Your brain has 100 times more computing power than you thought:
Groundbreaking study finds ten times more activity than expected
- Study on dendrites found that they are not passive conduits as typically believed
- Instead, these components of neurons are electrically active in moving animals
- The brain was found to be 10 times more active than previously thought
- Large volume of dendrites means brain could have 100x the computing capacity
These make up the branches of neurons and stem from the body, or soma.
To communicate, somas generate brief electrical pulses called ‘spikes,’ and it’s long been thought that these spikes are behind the activation of the dendrites, which passively send currents to other somas.
But, in the new study, the researchers found that this is not the case.
In free-moving animals, they found that the dendrites are electrically active, and generate 10 times more spikes than somas.
‘Dendrites make up more than 90 percent of neural tissue,’ said UCLA neurophysicist Mayank Mehta, the study’s senior author.
‘Knowing they are much more active than the soma fundamentally changes the nature of our understanding of how the brain computes information.
‘It may pave the way for understanding and treating neurological disorders, and for developing brain-like computers.’
According to the researchers, the dendrites are actually hybrids capable of running both analog and digital computations.
This means they are fundamentally different from purely digital computers, but are similar to analog quantum computers, Mehta explained.
‘A fundamental belief in neuroscience has been that neurons are digital devices. They either generate a spike or not.
‘These results show that the dendrites do not behave purely like a digital device. Dendrites do generate digital, all-or-none spikes, but they also show large analog fluctuations that are not all or none.
‘This is a major departure from what neuroscientists have believed for about 60 years.’
Not only could this mean that the brain has over 100 times the computational capacity than it’s been believed, but the discovery could also pave the way for the development of ‘brain-like computers’
Dendrites are nearly 100 times larger in volume than neuronal centers, according to Mehta, which means that a large number of spikes from these features suggests the brain has 100 times the computational capacity than scientists previously thought.
While other studies have found that dendrites can generate spikes, researchers were unsure if it could happen during natural behaviour, nor how often it occurs.
To find out, the researchers measured dendrites’ activity for up to four days in rats that were allowed to move freely within a large maze.
They measured activity in the posterior parietal cortex, which plays a key role in movement planning.
This revealed that there was far more activity in the dendrites than in the somas.
‘Many prior models assume that learning occurs when the cell bodies of two neurons are active at the same time,’ said Jason Moore, a UCLA postdoctoral researcher and the study’s first author.
‘Our findings indicate that learning may take place when the input neuron is active at the same time that a dendrite is active – and it could be that different parts of dendrites will be active at different times, which would suggest a lot more flexibility in how learning can occur within a single neuron.’

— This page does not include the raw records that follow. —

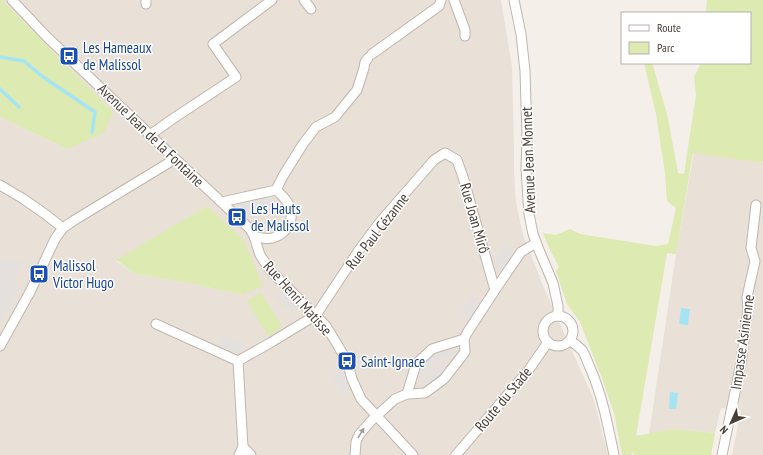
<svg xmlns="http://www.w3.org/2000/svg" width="763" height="455" viewBox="0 0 763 455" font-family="'PT Sans Narrow',sans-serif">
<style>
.residential{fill:#e9e0d8;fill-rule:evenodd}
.green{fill:#ddeab1}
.parking{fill:#e4e0de}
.water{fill:#a5e4f3}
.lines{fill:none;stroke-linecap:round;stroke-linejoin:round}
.stream{stroke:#a5e4f3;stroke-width:3.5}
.minor-casing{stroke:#c1b5ac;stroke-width:11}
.minor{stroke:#fff;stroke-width:9}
.oneway{fill:#a49f9b}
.labels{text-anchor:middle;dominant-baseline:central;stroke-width:3;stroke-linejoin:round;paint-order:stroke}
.transit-label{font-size:15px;fill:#164399;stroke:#fff;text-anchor:start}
.street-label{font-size:15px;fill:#4a3f37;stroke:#fff}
</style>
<rect width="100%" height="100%" fill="#f5efea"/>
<g class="residential">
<path d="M2 0H501L512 67 514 147V172L516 203 523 235 544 288 594 400 608 455H0V117L67 149 113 112ZM207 206 243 295 184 282 135 274 116 261Z"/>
<polygon points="694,152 762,163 763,160 763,455 732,455 741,410 721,408 715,433 674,429 649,434 676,254"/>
</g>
<g class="green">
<polygon points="0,0 2,0 113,112 104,133 67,149 0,117"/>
<polygon points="707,0 763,0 763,160 762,163 693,153 676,254 667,253 636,436 674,429 715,433 711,455 634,455 633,452 631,455 622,455 614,413 602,378 580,322 567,304 556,271 559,267 549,248 543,233 556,235 570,229 580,234 656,246 668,244 676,208 667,201 665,173 656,114 644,63 653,63 654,69 668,118 678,173 684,174 696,95 694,77 701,63 750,63 750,13 706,13"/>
<polygon points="207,206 238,234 246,245 263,286 243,295 184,282 135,274 116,260"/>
<polygon points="261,292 282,327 268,336 247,301"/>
</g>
<g class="parking">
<polygon points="271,191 275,208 254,214 242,211 239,198"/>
<polygon points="505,246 518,255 505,273 492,264"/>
<polygon points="0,260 22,262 12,282 20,286 0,323"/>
<polygon points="288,289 305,304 290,312 274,297"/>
<polygon points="472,295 485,304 473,322 460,313"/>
<polygon points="223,334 245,344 238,361 216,351"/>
<polygon points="451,343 459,352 436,362 420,379 413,376 432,349"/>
<polygon points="452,359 457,362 429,391 423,382 444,360"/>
<polygon points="349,368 356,388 341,395 332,375"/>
</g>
<g class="water">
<polygon points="681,308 690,309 688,325 679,324"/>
<polygon points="670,392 678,393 676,409 669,409"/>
</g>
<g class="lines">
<g class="stream">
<polyline points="0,57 24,61 43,77 95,112 92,132"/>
<polyline points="0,89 19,107"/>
</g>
<defs>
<g id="minor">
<polyline points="12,0 47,37 140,125 150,135 250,229 254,236 260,255 270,270 326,326 337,344 347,361 352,379 361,399 413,455"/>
<polyline points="146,0 146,4"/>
<polyline points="304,0 311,9"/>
<polyline points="454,0 465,30 465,36"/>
<polyline points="514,0 521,34 525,71 527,137 526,169 529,214 533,234 539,250 553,283 558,306 558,316"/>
<polyline points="372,54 439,6 441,0"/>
<polyline points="150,135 171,120 236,77 213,44 272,0"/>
<polyline points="0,185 22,198 45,214 63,228"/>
<polyline points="276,190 283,176 303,144 316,127 335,117 357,90 364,68 365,62 368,58"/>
<path d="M222 202 276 190C282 195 291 204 291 213 293 228 278 241 263 238 260 238 257 237 254 236"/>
<polyline points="495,290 521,252 536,243"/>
<circle cx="558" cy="331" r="15"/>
<polyline points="156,324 238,361"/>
<path d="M570 341C574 343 578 346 582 350 586 356 588 364 591 370 603 398 608 426 614 455"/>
<polyline points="0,346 30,292 55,239 63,228 73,221 175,159"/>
<polyline points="407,394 416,364 432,349 464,339"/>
<polyline points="243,447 251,455"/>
<polyline points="239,455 243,447 238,361 270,343 316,315 359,250 380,222 434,160 445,153 457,160 463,177 495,290 467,333 464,339 465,352 444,379 425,393 407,394 395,399 371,421 364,429 359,435 356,442 355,455"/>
<polyline points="456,455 528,371 548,342"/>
<polyline points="722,455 741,363 748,309 747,297 755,261 751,248 756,205"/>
</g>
</defs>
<use href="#minor" class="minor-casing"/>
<use href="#minor" class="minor"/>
</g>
<defs><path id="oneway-solid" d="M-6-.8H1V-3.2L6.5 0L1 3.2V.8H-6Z"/></defs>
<use class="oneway" href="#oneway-solid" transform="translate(361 433) rotate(-58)"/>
<defs>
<symbol id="bus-square" viewBox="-11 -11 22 22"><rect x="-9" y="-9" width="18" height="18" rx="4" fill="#1a4fb4" stroke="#fff"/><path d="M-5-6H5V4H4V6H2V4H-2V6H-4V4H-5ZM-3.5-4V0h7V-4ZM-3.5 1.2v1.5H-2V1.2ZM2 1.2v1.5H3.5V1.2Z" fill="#fff"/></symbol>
</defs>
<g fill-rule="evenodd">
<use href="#bus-square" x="58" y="45" width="22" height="22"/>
<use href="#bus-square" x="226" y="206" width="22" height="22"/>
<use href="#bus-square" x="28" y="263" width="22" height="22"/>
<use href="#bus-square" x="336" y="350" width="22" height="22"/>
</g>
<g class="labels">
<g class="transit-label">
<text x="83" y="47">Les Hameaux<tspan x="83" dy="17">de Malissol</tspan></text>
<text x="251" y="208">Les Hauts<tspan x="251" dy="17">de Malissol</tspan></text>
<text x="53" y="265">Malissol<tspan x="53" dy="17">Victor Hugo</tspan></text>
<text x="361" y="361">Saint-Ignace</text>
</g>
<g class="street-label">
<text transform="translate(151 135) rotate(44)">Avenue Jean de la Fontaine</text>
<text transform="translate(528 160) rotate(-92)">Avenue Jean Monnet</text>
<text transform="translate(475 218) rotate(74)">Rue Joan Mirô</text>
<text transform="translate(377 231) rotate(-52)">Rue Paul Cézanne</text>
<text transform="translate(298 298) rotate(48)">Rue Henri Matisse</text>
<text transform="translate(742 342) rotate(-82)">Impasse Asinienne</text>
<text transform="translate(503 399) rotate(-50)">Route du Stade</text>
</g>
</g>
<rect x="621" y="12" width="130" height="52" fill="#ffffff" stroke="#b7b2af"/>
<rect x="629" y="25" width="20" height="6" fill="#ffffff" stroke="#b7b2af"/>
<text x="657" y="32" font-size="12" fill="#4a3f37">Route</text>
<rect x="629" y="42" width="20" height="12" fill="#ddeab1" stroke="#b7b2af"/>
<text x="657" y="52" font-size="12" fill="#4a3f37">Parc</text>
<g transform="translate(731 423) rotate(225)" stroke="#ffffff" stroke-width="3" paint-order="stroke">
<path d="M0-3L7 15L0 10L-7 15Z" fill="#4a3f37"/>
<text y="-6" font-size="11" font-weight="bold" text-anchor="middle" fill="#4a3f37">N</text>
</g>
</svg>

The researchers say this new insight could change our understanding on the way the brain works, suggesting that it’s not just the cell body that makes all the decisions.
‘What we found indicates that such decisions are made in the dendrites far more often than in the cell body, and that such computations are not just digital, but also analog,’ Mehta said.
Due to technological difficulties, research in brain function has largely focused on the cell body.
‘But we have discovered the secret lives of neurons, especially in the extensive neuronal branches.
‘Our results substantially change our understanding of how neurons compute.’